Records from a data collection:
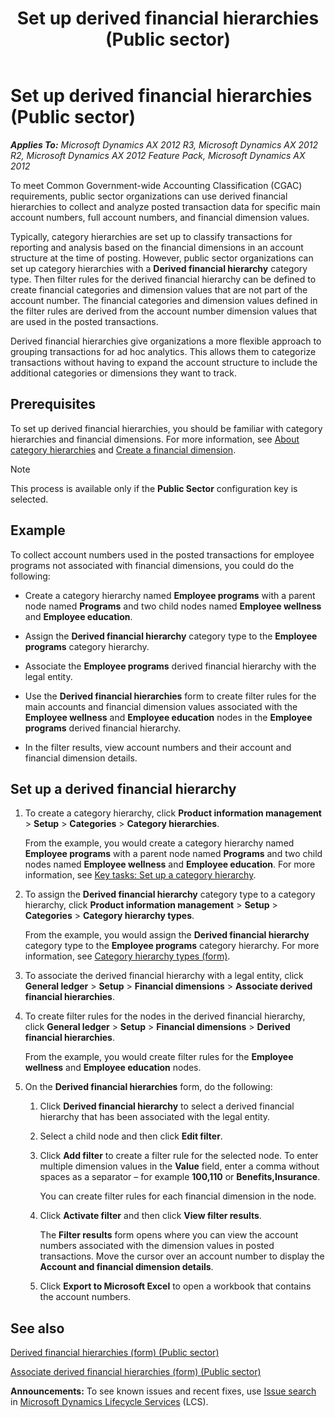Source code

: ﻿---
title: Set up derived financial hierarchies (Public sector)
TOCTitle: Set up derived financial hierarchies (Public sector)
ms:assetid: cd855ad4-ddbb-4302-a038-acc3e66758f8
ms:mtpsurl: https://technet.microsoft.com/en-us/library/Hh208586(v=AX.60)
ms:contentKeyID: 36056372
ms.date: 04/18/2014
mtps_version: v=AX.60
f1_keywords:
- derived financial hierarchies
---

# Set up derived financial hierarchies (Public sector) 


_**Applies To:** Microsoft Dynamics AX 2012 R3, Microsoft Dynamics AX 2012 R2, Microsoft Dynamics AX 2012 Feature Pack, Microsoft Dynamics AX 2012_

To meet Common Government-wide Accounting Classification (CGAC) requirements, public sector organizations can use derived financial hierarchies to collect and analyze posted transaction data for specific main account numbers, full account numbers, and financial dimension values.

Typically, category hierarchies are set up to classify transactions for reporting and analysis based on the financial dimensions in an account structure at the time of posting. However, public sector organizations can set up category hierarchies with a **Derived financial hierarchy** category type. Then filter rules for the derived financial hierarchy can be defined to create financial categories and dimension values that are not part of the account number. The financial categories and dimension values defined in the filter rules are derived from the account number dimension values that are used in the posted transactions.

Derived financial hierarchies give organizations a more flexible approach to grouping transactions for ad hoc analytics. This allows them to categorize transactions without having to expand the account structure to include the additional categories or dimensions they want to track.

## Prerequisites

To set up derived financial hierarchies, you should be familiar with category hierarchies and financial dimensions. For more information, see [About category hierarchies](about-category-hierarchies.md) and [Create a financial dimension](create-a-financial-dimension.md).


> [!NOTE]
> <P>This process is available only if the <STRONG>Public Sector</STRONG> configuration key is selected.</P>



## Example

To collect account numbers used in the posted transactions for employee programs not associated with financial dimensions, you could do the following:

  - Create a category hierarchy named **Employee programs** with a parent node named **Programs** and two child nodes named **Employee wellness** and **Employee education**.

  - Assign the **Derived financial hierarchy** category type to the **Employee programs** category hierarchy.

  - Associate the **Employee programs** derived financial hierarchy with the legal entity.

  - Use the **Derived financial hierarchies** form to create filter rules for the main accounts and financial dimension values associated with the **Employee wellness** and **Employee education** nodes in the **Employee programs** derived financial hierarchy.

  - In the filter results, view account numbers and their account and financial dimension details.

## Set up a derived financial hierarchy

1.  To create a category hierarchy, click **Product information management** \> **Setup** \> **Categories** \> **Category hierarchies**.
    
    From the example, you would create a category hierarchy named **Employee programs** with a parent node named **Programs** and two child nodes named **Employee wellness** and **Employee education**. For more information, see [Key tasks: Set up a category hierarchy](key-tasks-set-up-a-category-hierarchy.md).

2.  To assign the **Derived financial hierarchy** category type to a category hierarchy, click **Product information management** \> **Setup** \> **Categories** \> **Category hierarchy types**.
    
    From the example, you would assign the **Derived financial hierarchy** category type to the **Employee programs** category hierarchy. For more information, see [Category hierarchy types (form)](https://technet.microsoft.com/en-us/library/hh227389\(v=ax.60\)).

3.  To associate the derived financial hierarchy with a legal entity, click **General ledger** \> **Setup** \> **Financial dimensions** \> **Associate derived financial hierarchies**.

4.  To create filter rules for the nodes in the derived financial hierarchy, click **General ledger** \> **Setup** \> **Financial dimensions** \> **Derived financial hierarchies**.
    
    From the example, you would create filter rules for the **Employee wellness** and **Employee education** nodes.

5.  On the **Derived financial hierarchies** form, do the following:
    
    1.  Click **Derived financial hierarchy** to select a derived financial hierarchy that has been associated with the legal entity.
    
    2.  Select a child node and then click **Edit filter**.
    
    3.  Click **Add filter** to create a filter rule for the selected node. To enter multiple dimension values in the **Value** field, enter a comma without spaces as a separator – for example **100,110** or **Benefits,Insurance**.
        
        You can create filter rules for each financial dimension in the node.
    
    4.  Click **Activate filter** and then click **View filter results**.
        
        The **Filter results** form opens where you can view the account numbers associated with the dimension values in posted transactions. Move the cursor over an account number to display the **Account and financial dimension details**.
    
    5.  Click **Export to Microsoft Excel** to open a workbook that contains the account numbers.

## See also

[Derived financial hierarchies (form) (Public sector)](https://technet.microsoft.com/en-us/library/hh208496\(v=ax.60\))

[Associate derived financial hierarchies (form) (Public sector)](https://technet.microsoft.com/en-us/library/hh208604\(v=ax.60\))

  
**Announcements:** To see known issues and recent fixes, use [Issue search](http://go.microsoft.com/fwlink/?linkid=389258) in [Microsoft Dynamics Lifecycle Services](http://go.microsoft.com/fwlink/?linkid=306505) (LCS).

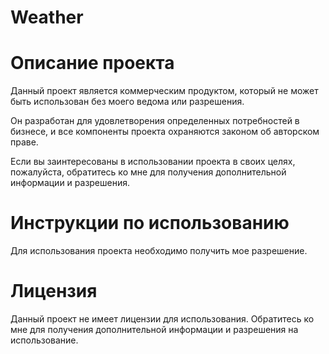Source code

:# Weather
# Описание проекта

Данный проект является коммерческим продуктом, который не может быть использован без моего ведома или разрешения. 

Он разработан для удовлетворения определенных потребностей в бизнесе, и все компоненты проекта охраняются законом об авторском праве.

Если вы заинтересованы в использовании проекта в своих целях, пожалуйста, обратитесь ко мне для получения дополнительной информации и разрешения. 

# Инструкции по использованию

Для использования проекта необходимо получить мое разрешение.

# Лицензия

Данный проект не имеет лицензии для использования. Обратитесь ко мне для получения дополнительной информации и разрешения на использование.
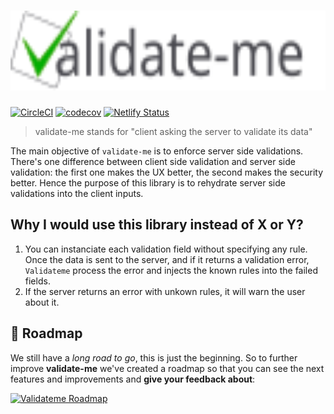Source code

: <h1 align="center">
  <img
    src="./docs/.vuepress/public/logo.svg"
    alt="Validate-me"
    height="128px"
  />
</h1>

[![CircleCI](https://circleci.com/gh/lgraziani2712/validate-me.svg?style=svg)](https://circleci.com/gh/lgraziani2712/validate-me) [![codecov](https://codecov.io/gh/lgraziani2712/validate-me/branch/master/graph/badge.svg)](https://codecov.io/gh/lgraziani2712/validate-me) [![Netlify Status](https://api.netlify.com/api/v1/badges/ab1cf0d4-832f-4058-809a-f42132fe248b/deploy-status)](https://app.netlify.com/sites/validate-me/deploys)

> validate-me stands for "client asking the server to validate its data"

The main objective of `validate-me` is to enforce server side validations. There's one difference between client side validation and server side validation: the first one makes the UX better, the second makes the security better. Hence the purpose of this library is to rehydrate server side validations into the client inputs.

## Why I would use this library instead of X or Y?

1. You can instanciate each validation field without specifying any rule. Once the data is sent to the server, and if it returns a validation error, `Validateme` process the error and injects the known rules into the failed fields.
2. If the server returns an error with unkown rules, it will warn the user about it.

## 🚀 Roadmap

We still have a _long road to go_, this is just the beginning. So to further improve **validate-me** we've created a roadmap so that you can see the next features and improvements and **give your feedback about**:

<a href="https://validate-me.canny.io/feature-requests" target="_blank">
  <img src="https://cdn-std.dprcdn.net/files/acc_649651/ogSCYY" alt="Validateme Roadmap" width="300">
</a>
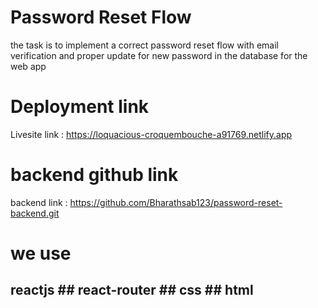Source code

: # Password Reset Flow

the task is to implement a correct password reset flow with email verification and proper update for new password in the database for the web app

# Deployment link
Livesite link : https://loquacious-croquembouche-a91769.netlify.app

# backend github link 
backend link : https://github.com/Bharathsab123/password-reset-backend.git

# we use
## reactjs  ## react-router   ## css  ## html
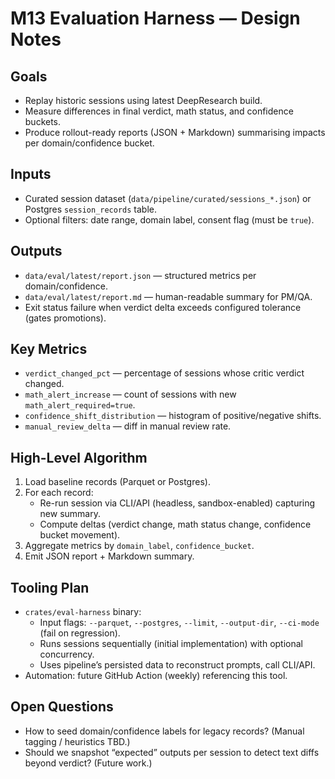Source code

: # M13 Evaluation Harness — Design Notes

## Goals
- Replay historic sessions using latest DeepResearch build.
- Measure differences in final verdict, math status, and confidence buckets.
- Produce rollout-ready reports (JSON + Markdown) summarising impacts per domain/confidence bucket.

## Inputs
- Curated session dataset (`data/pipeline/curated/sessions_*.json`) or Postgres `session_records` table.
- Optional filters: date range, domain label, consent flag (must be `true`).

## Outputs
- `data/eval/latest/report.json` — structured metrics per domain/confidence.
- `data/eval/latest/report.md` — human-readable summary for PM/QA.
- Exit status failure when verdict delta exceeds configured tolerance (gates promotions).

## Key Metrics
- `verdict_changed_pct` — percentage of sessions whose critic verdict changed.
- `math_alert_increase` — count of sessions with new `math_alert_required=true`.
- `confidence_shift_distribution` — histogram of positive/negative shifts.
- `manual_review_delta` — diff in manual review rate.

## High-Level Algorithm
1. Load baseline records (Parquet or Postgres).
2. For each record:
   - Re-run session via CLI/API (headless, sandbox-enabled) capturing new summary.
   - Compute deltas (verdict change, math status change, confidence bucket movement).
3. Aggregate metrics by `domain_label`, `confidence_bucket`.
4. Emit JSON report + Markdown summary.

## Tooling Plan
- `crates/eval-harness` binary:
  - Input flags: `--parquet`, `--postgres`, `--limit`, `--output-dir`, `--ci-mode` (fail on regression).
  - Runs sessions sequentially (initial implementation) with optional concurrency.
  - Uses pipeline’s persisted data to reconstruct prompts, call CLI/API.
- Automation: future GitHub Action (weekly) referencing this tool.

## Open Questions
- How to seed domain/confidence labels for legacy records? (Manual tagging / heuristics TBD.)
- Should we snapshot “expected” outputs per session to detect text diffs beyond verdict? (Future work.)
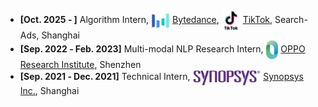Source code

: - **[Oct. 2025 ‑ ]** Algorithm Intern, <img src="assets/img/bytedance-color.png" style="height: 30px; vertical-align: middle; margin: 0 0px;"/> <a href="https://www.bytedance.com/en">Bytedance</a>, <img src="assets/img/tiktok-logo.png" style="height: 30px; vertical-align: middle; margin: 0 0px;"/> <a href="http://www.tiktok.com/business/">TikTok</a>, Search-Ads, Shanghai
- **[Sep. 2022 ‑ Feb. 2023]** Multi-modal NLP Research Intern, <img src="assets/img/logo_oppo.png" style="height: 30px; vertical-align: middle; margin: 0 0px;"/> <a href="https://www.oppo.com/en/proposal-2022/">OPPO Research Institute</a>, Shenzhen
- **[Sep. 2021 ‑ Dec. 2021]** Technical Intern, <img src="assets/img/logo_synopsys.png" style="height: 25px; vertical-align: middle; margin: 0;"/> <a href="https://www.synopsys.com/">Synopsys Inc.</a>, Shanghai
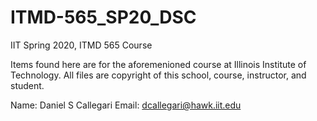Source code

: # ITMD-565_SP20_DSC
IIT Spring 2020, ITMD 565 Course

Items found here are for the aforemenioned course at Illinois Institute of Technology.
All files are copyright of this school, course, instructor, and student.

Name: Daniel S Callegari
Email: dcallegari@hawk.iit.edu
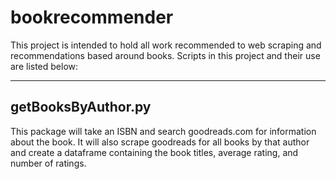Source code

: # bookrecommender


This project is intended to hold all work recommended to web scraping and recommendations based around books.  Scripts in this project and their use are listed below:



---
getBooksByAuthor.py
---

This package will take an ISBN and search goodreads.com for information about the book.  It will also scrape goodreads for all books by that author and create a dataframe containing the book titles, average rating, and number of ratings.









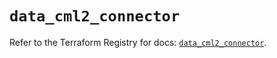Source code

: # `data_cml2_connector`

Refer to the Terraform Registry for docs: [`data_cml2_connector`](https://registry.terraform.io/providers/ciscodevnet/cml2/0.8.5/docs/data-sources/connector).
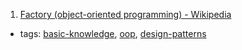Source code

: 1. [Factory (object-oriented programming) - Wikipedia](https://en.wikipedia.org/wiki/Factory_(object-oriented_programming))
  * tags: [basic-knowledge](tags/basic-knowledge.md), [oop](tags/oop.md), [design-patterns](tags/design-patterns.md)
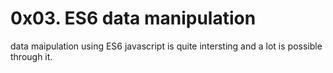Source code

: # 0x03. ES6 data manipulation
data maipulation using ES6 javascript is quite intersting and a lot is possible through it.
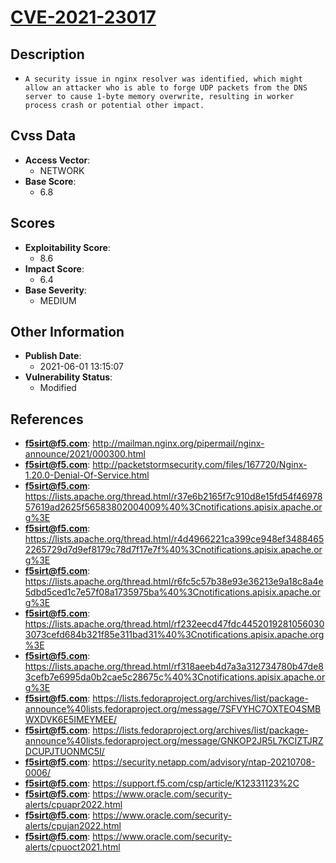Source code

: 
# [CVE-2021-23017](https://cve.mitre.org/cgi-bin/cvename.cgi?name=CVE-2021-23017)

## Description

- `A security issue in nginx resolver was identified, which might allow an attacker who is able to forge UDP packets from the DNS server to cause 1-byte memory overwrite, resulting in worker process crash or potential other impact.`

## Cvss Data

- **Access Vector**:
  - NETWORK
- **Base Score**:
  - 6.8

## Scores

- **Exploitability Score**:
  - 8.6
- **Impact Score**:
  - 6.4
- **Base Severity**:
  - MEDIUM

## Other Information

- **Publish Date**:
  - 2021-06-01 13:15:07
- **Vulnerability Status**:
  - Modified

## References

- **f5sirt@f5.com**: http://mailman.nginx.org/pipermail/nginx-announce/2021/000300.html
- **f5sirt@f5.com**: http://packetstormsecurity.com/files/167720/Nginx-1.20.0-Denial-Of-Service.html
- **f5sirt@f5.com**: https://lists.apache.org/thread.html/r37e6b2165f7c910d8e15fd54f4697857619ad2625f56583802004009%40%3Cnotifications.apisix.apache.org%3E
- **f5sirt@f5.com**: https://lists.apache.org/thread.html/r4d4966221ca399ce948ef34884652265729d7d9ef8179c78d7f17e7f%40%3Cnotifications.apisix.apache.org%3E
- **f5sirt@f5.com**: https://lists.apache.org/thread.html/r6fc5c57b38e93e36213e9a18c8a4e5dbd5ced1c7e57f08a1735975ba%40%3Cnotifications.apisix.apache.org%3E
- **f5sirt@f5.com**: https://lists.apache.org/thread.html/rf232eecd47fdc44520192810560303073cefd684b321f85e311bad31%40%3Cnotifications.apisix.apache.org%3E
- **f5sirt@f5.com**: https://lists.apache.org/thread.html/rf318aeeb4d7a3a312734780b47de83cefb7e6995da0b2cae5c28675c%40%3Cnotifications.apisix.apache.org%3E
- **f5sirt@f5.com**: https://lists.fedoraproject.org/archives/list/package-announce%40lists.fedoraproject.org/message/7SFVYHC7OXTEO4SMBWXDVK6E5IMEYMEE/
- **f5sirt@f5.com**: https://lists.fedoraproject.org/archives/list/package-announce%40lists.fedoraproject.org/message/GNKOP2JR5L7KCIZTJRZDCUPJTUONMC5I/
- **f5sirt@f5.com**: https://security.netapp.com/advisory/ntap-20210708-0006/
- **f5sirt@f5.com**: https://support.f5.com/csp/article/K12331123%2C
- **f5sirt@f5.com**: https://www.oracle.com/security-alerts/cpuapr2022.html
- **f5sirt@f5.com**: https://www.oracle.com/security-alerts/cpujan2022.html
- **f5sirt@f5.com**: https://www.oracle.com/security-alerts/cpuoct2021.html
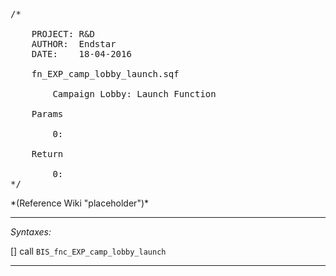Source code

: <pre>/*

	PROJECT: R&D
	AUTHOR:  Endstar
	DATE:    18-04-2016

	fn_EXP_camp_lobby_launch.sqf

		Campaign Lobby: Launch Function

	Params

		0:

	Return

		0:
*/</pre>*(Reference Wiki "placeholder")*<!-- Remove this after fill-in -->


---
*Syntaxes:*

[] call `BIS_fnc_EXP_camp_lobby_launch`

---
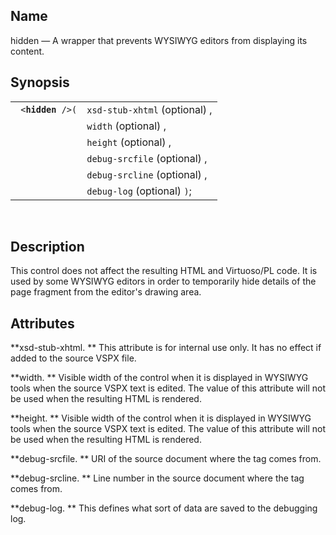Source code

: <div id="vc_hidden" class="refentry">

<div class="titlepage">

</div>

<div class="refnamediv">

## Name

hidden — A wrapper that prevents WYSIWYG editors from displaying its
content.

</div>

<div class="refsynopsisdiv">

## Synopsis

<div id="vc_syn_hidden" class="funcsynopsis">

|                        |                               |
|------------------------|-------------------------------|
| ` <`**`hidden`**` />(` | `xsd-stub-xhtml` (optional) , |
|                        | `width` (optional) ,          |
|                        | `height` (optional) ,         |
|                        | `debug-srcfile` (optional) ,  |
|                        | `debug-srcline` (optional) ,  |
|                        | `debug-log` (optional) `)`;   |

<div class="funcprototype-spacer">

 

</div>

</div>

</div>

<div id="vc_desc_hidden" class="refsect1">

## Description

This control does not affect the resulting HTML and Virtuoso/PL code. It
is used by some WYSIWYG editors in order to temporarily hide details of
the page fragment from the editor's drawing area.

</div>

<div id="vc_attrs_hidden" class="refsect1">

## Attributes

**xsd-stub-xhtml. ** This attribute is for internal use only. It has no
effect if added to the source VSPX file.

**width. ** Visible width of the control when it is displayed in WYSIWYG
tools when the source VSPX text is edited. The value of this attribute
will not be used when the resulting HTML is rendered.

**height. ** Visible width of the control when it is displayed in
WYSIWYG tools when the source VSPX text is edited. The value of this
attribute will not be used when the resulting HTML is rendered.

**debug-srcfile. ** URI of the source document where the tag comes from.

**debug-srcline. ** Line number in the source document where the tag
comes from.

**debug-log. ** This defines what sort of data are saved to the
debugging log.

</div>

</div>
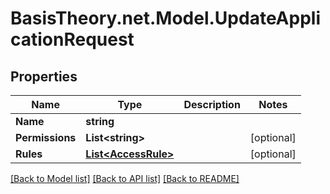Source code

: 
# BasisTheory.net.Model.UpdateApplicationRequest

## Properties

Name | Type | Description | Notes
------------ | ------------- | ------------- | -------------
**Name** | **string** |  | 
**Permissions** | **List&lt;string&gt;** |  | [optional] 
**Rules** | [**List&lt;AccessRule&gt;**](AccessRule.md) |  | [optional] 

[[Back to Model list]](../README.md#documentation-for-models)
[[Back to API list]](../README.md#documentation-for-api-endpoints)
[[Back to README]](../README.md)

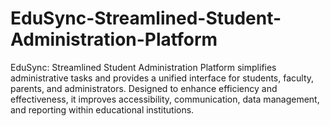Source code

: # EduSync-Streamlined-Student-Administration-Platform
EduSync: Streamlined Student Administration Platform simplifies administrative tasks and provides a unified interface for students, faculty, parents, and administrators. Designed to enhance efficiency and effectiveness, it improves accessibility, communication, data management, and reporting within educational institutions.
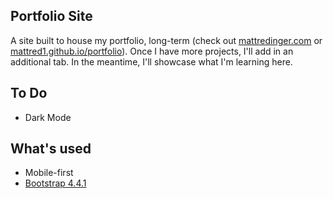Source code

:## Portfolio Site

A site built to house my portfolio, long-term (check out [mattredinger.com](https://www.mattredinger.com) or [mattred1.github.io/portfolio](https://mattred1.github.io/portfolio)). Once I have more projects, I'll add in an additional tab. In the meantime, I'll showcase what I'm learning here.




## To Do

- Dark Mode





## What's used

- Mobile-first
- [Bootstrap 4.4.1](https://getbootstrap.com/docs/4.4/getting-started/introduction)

**HOW TO COMPLETE THIS TASK:** Output, from the data above, the lines from the line with "manual review rate." to the line with "- Runs sessions" exactly as they stand, both ends included and nothing else.

**ANSWER BOX:**
- `manual_review_delta` — diff in manual review rate.

## High-Level Algorithm
1. Load baseline records (Parquet or Postgres).
2. For each record:
   - Re-run session via CLI/API (headless, sandbox-enabled) capturing new summary.
   - Compute deltas (verdict change, math status change, confidence bucket movement).
3. Aggregate metrics by `domain_label`, `confidence_bucket`.
4. Emit JSON report + Markdown summary.

## Tooling Plan
- `crates/eval-harness` binary:
  - Input flags: `--parquet`, `--postgres`, `--limit`, `--output-dir`, `--ci-mode` (fail on regression).
  - Runs sessions sequentially (initial implementation) with optional concurrency.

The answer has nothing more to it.